**Aim of the exercise**
Please print the records below word for word.
#####
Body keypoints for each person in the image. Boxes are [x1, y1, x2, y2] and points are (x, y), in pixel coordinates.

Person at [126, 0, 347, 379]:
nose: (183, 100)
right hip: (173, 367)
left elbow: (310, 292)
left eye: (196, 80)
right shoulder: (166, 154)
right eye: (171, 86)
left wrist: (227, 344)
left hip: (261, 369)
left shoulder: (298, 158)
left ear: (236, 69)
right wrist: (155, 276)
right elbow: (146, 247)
#####
**Answer to the problem**
Body keypoints for each person in the image. Boxes are [x1, y1, x2, y2] and points are (x, y), in pixel coordinates.

Person at [126, 0, 347, 379]:
nose: (183, 100)
right hip: (173, 367)
left elbow: (310, 292)
left eye: (196, 80)
right shoulder: (166, 154)
right eye: (171, 86)
left wrist: (227, 344)
left hip: (261, 369)
left shoulder: (298, 158)
left ear: (236, 69)
right wrist: (155, 276)
right elbow: (146, 247)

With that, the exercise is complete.